-- About this exercise --
Set down all of the entries below exactly, and omit the pictures.
* * * * * * * * *
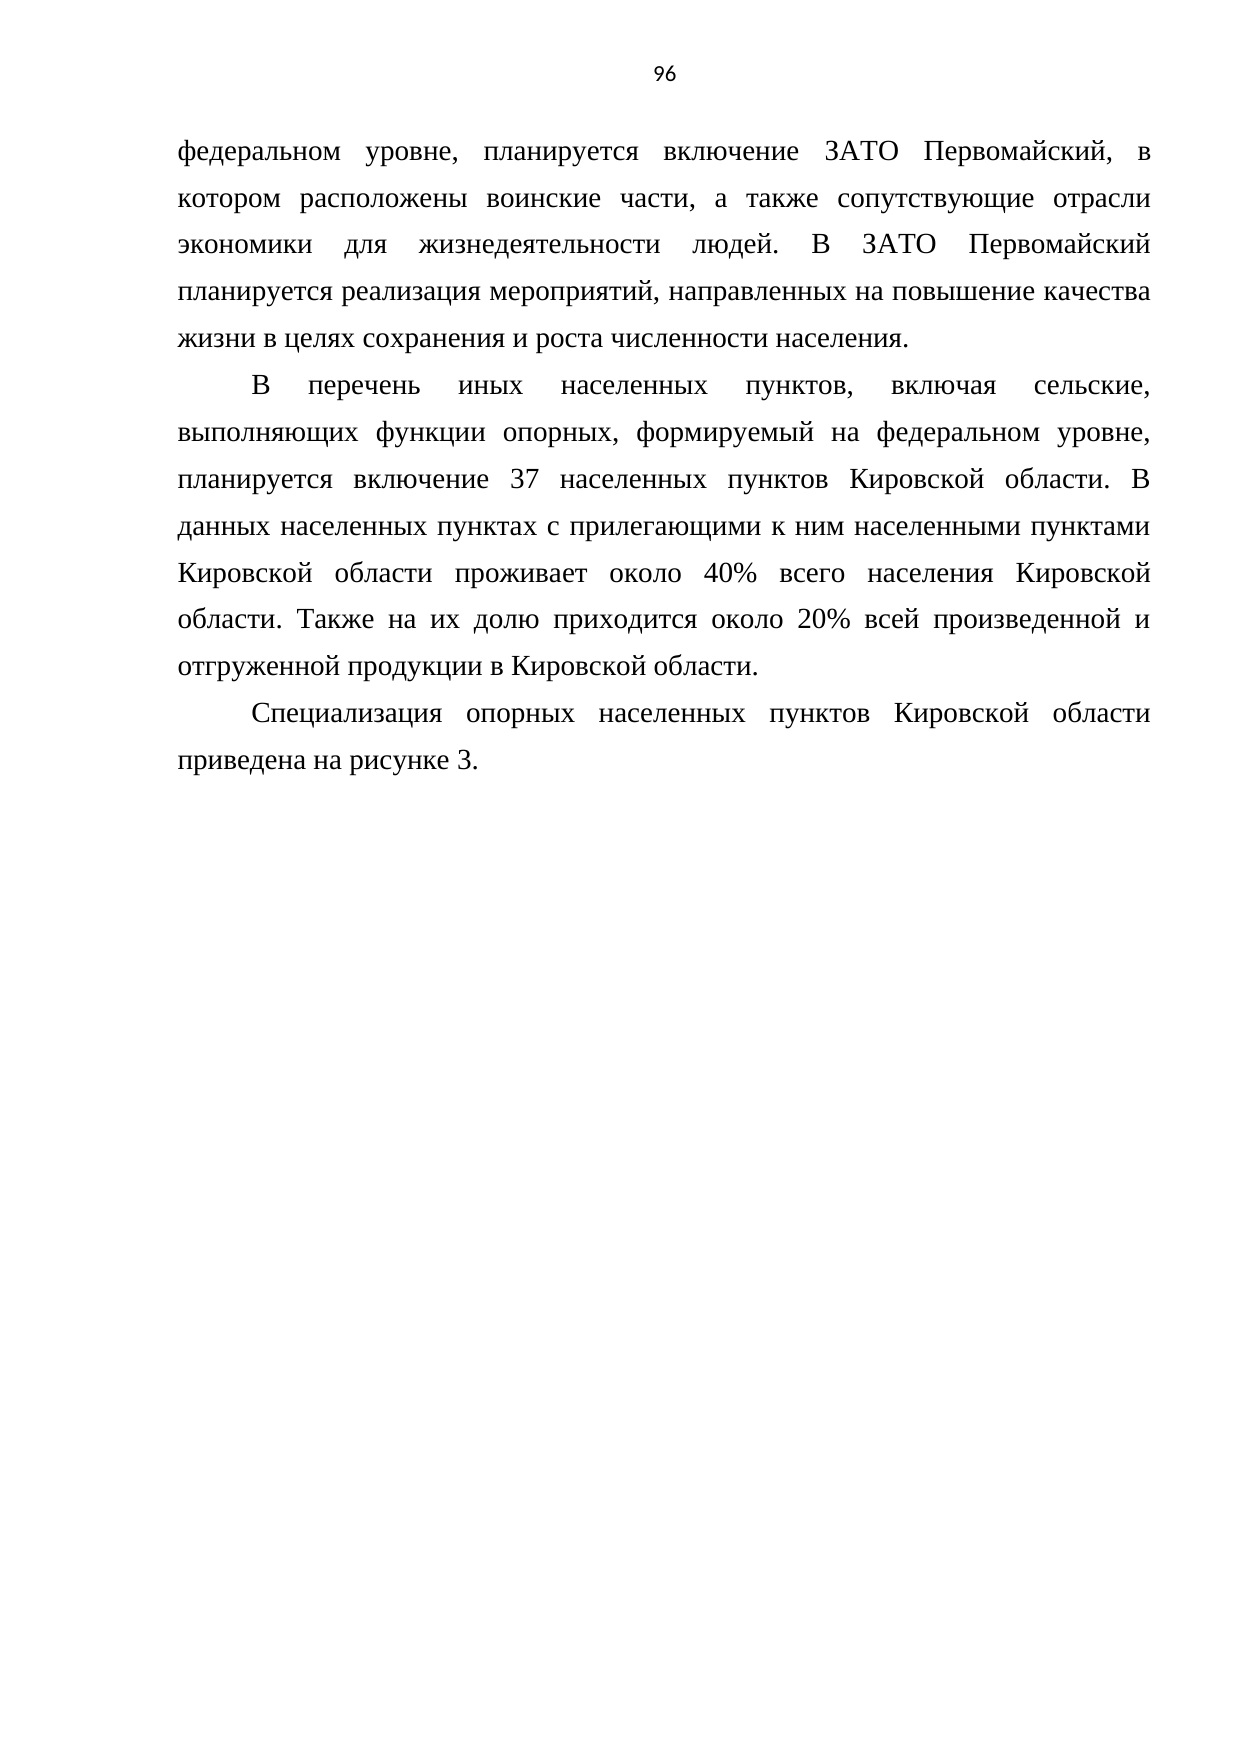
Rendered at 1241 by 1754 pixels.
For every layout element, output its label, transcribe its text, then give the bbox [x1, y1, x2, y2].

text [177, 133, 1152, 354]
text Специализация опорных населенных пунктов Кировской области приведена на рисунке 3. [177, 695, 1152, 776]
text В перечень иных населенных пунктов, включая сельские, выполняющих функции опорных, формируемый на федеральном уровне, планируется включение 37 населенных пунктов Кировской области. В данных населенных пунктах с прилегающими к ним населенными пунктами Кировской области проживает около 40% всего населения Кировской области. Также на их долю приходится около 20% всей произведенной и отгруженной продукции в Кировской области. [177, 367, 1152, 682]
* * * * * * * * *
-- Solution to this problem --
Rendered at 1241 by 1754 pixels.
For every layout element, output its label, transcribe its text, then give the bbox [x1, y1, x2, y2].

text [177, 133, 1152, 354]
text Специализация опорных населенных пунктов Кировской области приведена на рисунке 3. [177, 695, 1152, 776]
text В перечень иных населенных пунктов, включая сельские, выполняющих функции опорных, формируемый на федеральном уровне, планируется включение 37 населенных пунктов Кировской области. В данных населенных пунктах с прилегающими к ним населенными пунктами Кировской области проживает около 40% всего населения Кировской области. Также на их долю приходится около 20% всей произведенной и отгруженной продукции в Кировской области. [177, 367, 1152, 682]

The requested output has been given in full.